Let me ask you: How comfortable are you with God’s promises of blessing without knowing the details of what new things are in front of you? What do you anticipate is in the near future for Lyonsville? What do you think you as a congregation will experience in the next 24 months? Between now and June of 2018 what will be the spiritual terrain, the activities of ministry, the work of remaining a congregation?
I started this prayer bowl at the November congregational meeting to collect prayers for the congregation. The gold papers represent hopes – anticipations – joys The pink papers represent fears – anxieties – concerns. Today we add a new color: green. These are prayers for what is coming up, things that have not yet happened but which we can anticipate happening. These are prayers for change, transition, transformation, prayers related to doing things that this congregation has never done before – or has not done for a very long time.
An obvious example: there will be a Search Team called, they will have paperwork to fill out to begin the search process, then they will receive ministerial profiles from interested pastors, and top candidates will be identified, followed by interviews, then in-person meetings, leading to a candidating Sunday when a potential pastor is presented to the congregation for a vote. That might be one thing coming up or it might be six things. But there are other events that are coming up in this time of congregational transition for which we should be praying.

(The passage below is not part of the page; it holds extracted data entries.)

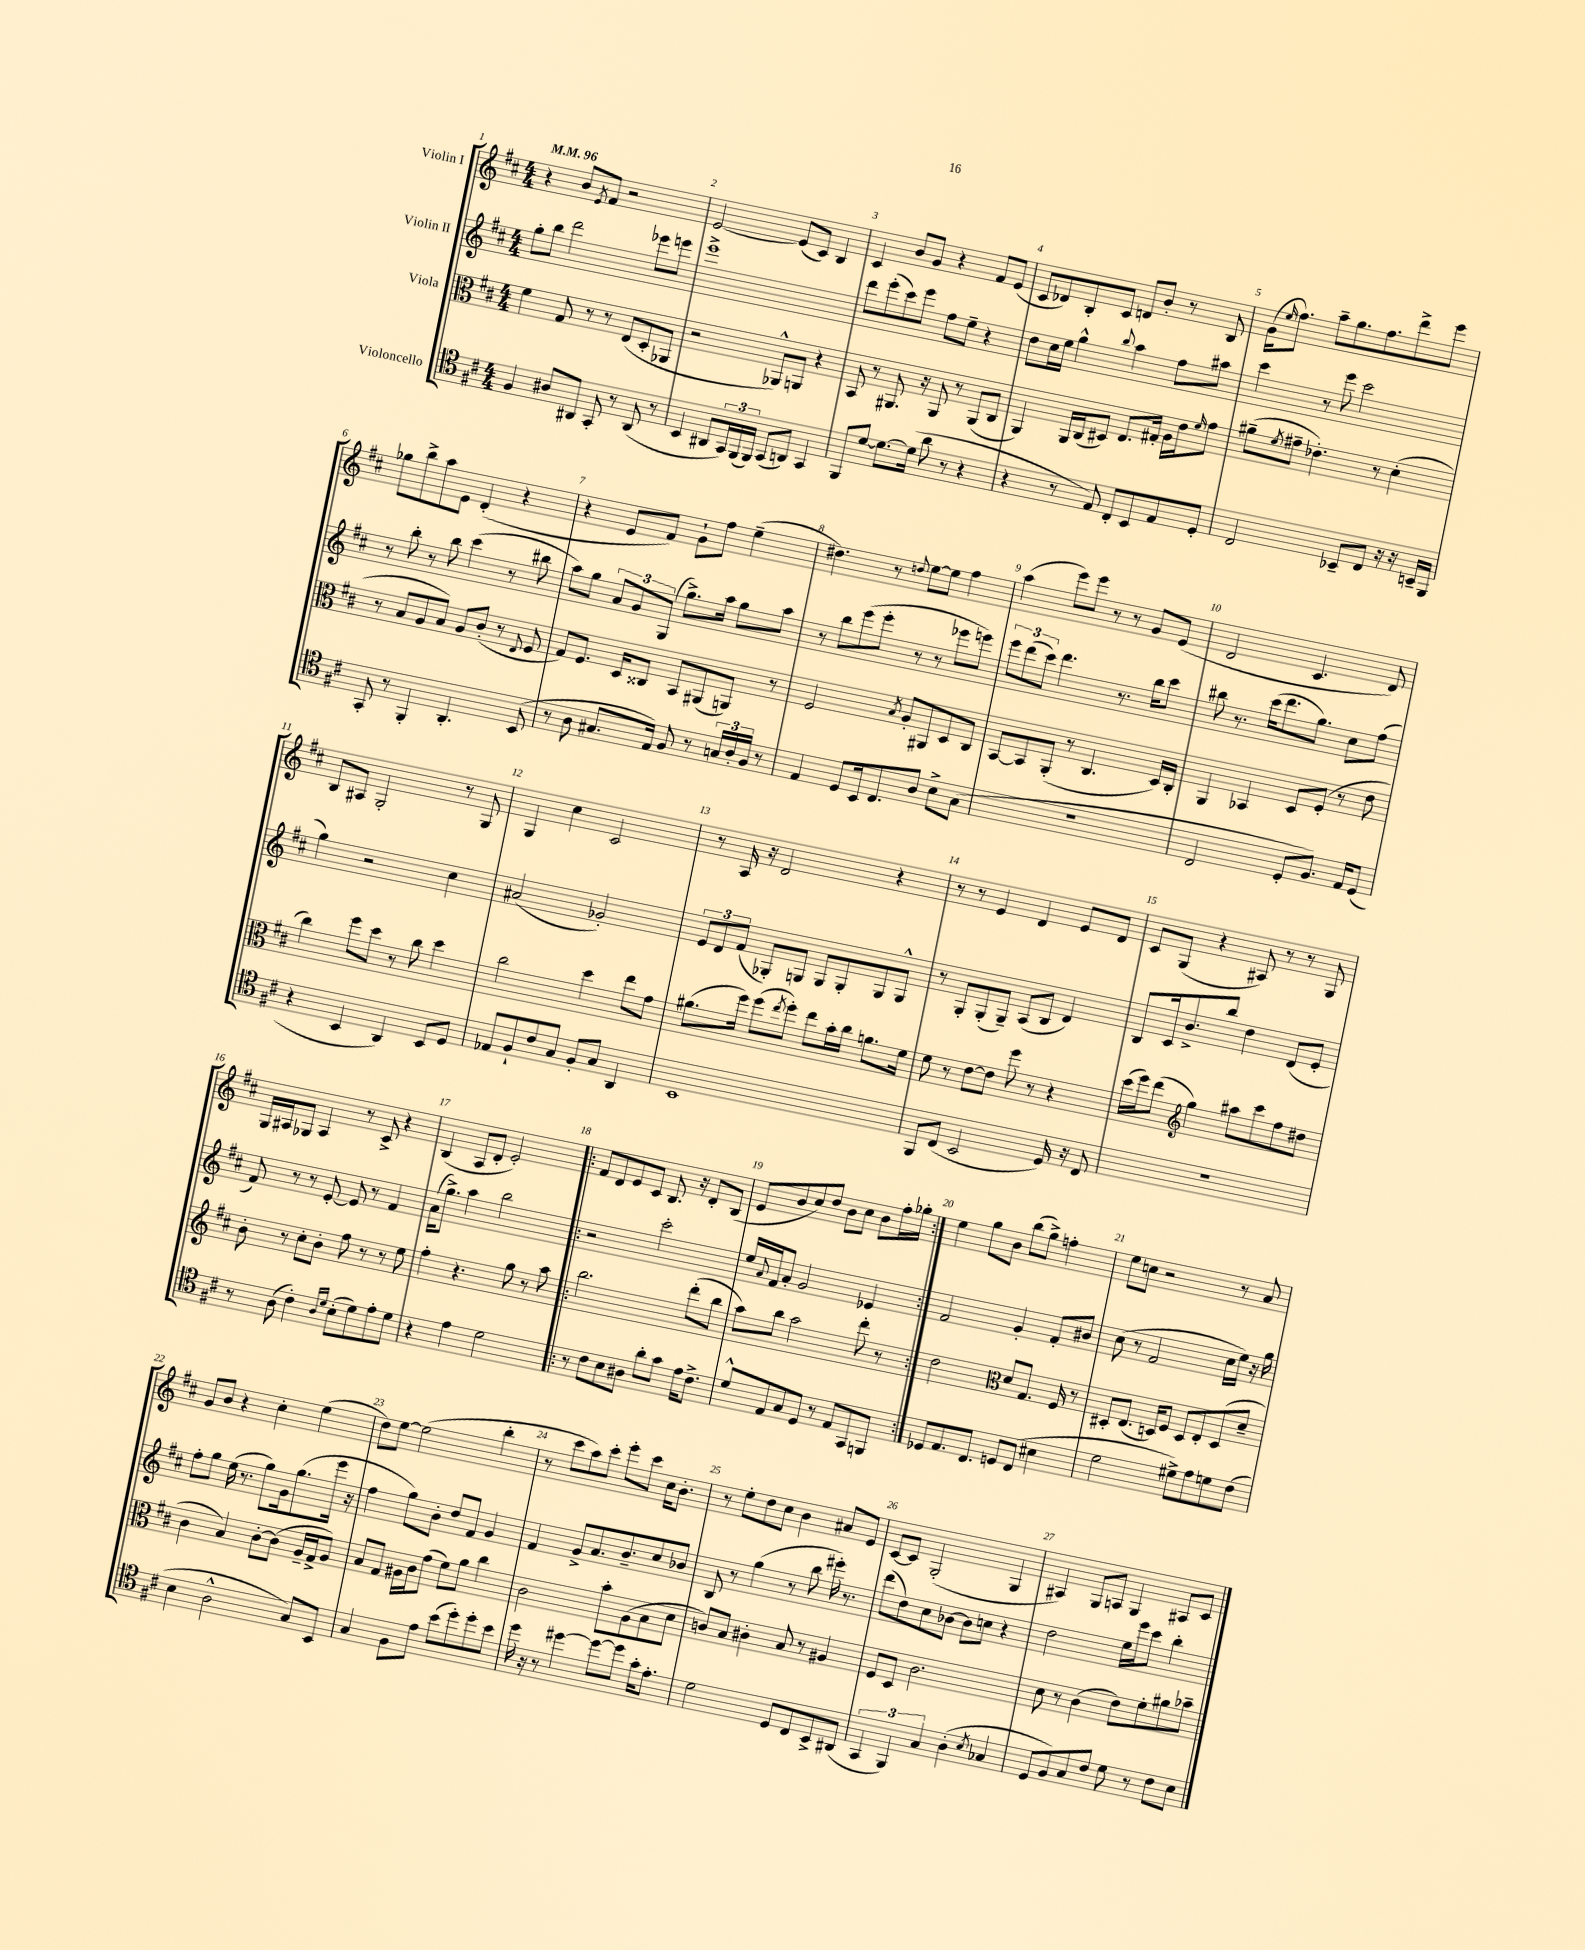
<<
\new StaffGroup <<
\new Staff = "s0" \with { instrumentName = "Violin I" } {
    \clef treble \key d \major \numericTimeSignature \time 4/4 \tempo 4 = 96
    r4 b'8 \acciaccatura { e'8 } fis'8 r2 |
    e'2~ e'8( cis'8) b4 |
    cis'4 b'8 g'8 r4 fis'8 e'8( |
    cis'8 des'8) b8-. cis'8 d'8 b'8-. r8 b8 |
    g'16( \grace { e''16 } fis''8.) a''8-- g''8. fis''8. d'''8-> e'''8 |
    ges''8 b''8-> a''8 e'8 d'4-.( r4 |
    r4 e'8 fis'8) g'8-! fis''8 e''4--( |
    dis''4.) r8 \appoggiatura { d''8 } e''8~ e''8 fis''4 |
    a''4( e'''8) e'''8 r8 r8 g'8 e'8( |
    d'2 cis'4. d'8) |
    b8 ais8 g2-. r8 g8 |
    g4 cis''4 cis'2 |
    r8 a16 r16 d'2 r4 |
    r8 r8 e'4 d'4 e'8 d'8 |
    cis'8 g8( r4 ais8) r8 r8 g8 |
    g16 ais16 ges8 ais4 r8 cis'8-> r4 |
    b4( a8 d'8-. e'2-.) |
    \repeat volta 2 { fis'8 d'8 e'8 cis'8 b8. r16 d'8-. b8( |
    e'8 b'8 cis''8) d''8 b'8 cis''8 b'8 fis''16-. ges''16-. | }
    e''4 g''8 b'8 b''8( g''8->) f''4-. |
    e''8 c''8 r2 r8 a'8 |
    g'8 b'8 r4 cis''4-. e''4( |
    d''8) e''8~ e''2( b''4-. |
    r8 cis'''8 a''8) cis'''8-. e'''8-. cis'''8 cis''16 b'8.-. |
    r8 e''8-. d''8 cis''8 b'4 ais'8 e'8 |
    cis'8~ cis'8 g2-.( g4 |
    ais4) g8 a8 g4 ais8 cis'8 \bar "|." |
}
\new Staff = "s1" \with { instrumentName = "Violin II" } {
    \clef treble \key d \major \numericTimeSignature \time 4/4
    g''8-. b''8 d'''2 ees'''8 e'''8 |
    e'''1-> |
    d'''8 e'''8-.( cis'''8) e'''8 fis''8 e''8-- r4 |
    d''8 cis''16 e''16 g''4-^ \appoggiatura { b''8 } a''4 fis''8 ais''8 |
    cis'''4 r8 e'''8 cis'''2 |
    r8 b''8-. r8 b''8 cis'''4( r8 bis''8 |
    a''8) g''8 \tuplet 3/2 { a'8 g'8 g8( } g''8.->) a''16 g''8 a''8 |
    r8 b''8 e'''8( e'''8-. r8 r8 ees'''8 e'''8) |
    \tuplet 3/2 { e'''8 d'''8( cis'''8) } d'''4. r8. b''16 cis'''8 |
    bis''8 r8. cis'''16( d'''8. g''8.) cis''8 fis''8( |
    g''4) r2 cis''4 |
    ais'2( ges'2-.) |
    \tuplet 3/2 { e'8 d'8 fis'8( } ges8-.) g8 g8 g8-. g8 g8-^ |
    r8 g8-. g8-.( g8--) a8( b8 d'4) |
    b8 cis'16 b'8.-> b''8 d''4 d'8( e'8-. |
    fis'8) r8 r8 e'8~-. e'8 r8 fis'4 |
    a'16( g''8.->) a''4 b''2 |
    \repeat volta 2 { r2 cis'''2-. |
    e''16 \appoggiatura { a'8 } fis'16 a'8-. g'2 ees'4 | }
    fis'2 g'4-. fis'8-. bis'8 |
    cis''8( r8 fis'2 cis''16 e''16) r16 g''16 |
    fis''8-. g''8 e''16( r8. g''8) g'16 g''8.( e'''16 r16 |
    fis''4 g''8) b'8-. d''8 fis'8 g'4 |
    fis'4 g'8-> a'8. b'8.-- cis''8 bes'8 |
    b8 r8 g''4( r8 b''8 eis'''16-.) r8. |
    d'''8( d''8) cis''8 bes'8~ bes'8 c''8 r4 |
    d''2 e''16 e'''16 cis'''8 b''4-. \bar "|." |
}
\new Staff = "s2" \with { instrumentName = "Viola" } {
    \clef alto \key d \major \numericTimeSignature \time 4/4
    fis'4 g8 r8 r8 e8( d8-. aes,8 |
    r2 aes,8-^) a,8 r4 |
    b,8 r8 ais,8. r16 ais,8 r8 ais,8( cis8 |
    a,4) a,16 cis16( dis8) e8. gis16-. a16 e'16 \grace { fis'16 } g'8 |
    ais'8--( \acciaccatura { fis'8 } gis'8-- ees'4.-.) r8 d'4-.( |
    r8 b8 a8 b8) a8 cis'8-.( r8 \appoggiatura { e8 } fis8 |
    g8) fis8. d16 cisis8 b,8 ais,8( a,8) r8 |
    fis2 \acciaccatura { b8 } a8-. ais,8 d8 cis8 |
    b,8~ b,8 a,8-.( r8 cis4. d16) cis16-. |
    a,4 bes,4 d8 fis8-.( r8 e'8 |
    cis''4) fis''8 d''8 r8 cis''8 d''4 |
    cis''2 d''4 e''8 g'8 |
    ais'8.( fis''16) fis''8( \acciaccatura { e''8 } fis''8-.) e''8 b'16-. cis''16 a'8. fis'16 |
    fis'8 r8 e'8~ e'8 fis''8 r8 r4 |
    d''16( fis''16) e''8( \clef treble g''4) ais''8 cis'''8 fis''8 dis''8 |
    b'8-. r8 cis''8-. b'8-. fis''8 r8 r8 e''8 |
    fis''4-. r4. g''8 r8 a''8 |
    \repeat volta 2 { b''2. d'''8-.( b''8 |
    a''8) b''8 a''2 d'''8-. r8 | }
    d''2 \clef alto d'8 g8. fis16 r8 |
    dis8-. e8.( d16) fis8 d8 e8-. d8( d'8-- |
    cis'4 b4) cis'8~-. cis'8( a16-- g16-> a8) |
    b8 g8 ais16 cis'16 g'8( fis'8) a'8 cis''4 |
    cis'2 b'8-. a8( b8 d'8 |
    c'8) b8 cis'4-. b8 r8 ais4 |
    fis8 d8 cis'2. |
    d'8 r8 cis'4( e'8) fis'8-. ais'8 bes'8-- \bar "|." |
}
\new Staff = "s3" \with { instrumentName = "Violoncello" } {
    \clef tenor \key d \major \numericTimeSignature \time 4/4
    fis4 ais8 ais,8 g,8-. r8 ais,8( r8 |
    b,4 ais,8 \tuplet 3/2 { g,16) fis,16( fis,16) } g,8( a,8) g,4 |
    fis,8 d'8~ d'8.~ d'16( a'8 r8 r4 |
    r4 r8 e8) cis8-. b,8 e8 d8-. |
    cis2 bes,8-- cis8 r16 r16 b,16-- fis,16 |
    g,8-. r8 fis,4-. a,4.-. b,8( |
    r8 a8 gis8. e16) fis8 r8 \tuplet 3/2 { g16 a16-. fis16 } r8 |
    e4 d8 b,16 cis8. a8 b8-> g8( |
    R1 |
    cis2 d8-. fis8.) e16 d8( |
    r4 b,4 a,4) b,8 d8 |
    ees8 fis8-! cis'8 g8 fis8-. g8 a,4 |
    b,1 |
    fis,8 cis8( b,2 d16) r16 cis8 |
    R1 |
    r8 a8( cis'4-.) \grace { a16 d'16 } b8-.( d'8) e'8-. d'8 |
    r4 e'4 d'2 |
    \repeat volta 2 { r8 cis'8 b8 ais8 a'8-. g'8 e'16 cis'8.-> |
    d'8-^ e8 g8 d8 r8 e8 g,8 f,8 | }
    des8 e8. cis8. d8 cis8( bis4 |
    d'2 dis'8->) e'8 d'8 cis'8( |
    b4 a2-^ g8) b,8 |
    g4 fis8 e'8 b'8( d''8-.) d''8-. b'8 |
    d''16 r16 r8 dis''4~ dis''8~ dis''8 g'16-. e'8.-. |
    d'2 d8 cis8 b,8-> ais,8( |
    \tuplet 3/2 { g,4 fis,4) g4 } a4-.( \acciaccatura { b8 } ges4 |
    d8 fis8) g8 cis'8 d'8 r8 cis'8 b8 \bar "|." |
}
>>
>>
\layout { \context { \Score \override BarNumber.break-visibility = ##(#f #t #t) barNumberVisibility = #all-bar-numbers-visible } }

That’s what the green papers represent: things that have not yet happened but which you can see coming across the horizon.
To help you keep track of these prayers and the colors that represent them, I wrote this out on a slip of paper for you. What we’re focusing on right now are the green prayers. Now, it may be that green prayer (a prayer for something coming up) could also be a yellow prayer (a joy, a hope, something hopeful) or possibly a pink prayer (something fearful, anxious, a concern). Maybe you want to put the same prayer on two slips of paper of different colors. But I encourage you to try to keep them separate.
After written prayers have been collected
God of Abram and Sara and many other pilgrims of faith:
we come to you this morning thankful for the people who have shared our journey of faithfulness.
Today we are marking the importance of fathers and father-like men in our lives. We reflect on how males have influenced our growing, the development of our character, the shaping of our values. As we grow in wisdom, we ask that we grow in grace to forgive those men for how they failed us, but to also admit that even in their failures we matured to become who we are now.
Each one of us has been called to be part of Lyonsville at this time of discernment, this time of setting a new course, this time of being the church. We draw on all previous life experiences, and we rely on the freshness of your holy spirit to guide us to a pathway of service in your name.
In this bowl are collected many months of prayers – prayers of concern, prayers of joy, prayers related to what has been and prayers related to what may yet be. With all these prayers we trust the future of this congregation to your care, and we ask for clarity about the future directions of ministry, work, and care for Lyonsville.
As you continue to receive our prayers, we ask that we may learn new ways to understand how you communicate to us. This is part of our prayer this morning.
Now God of Abram and Sara and many other pilgrims of faith,
we gather more prayers as we enter our time of sharing joys and concerns.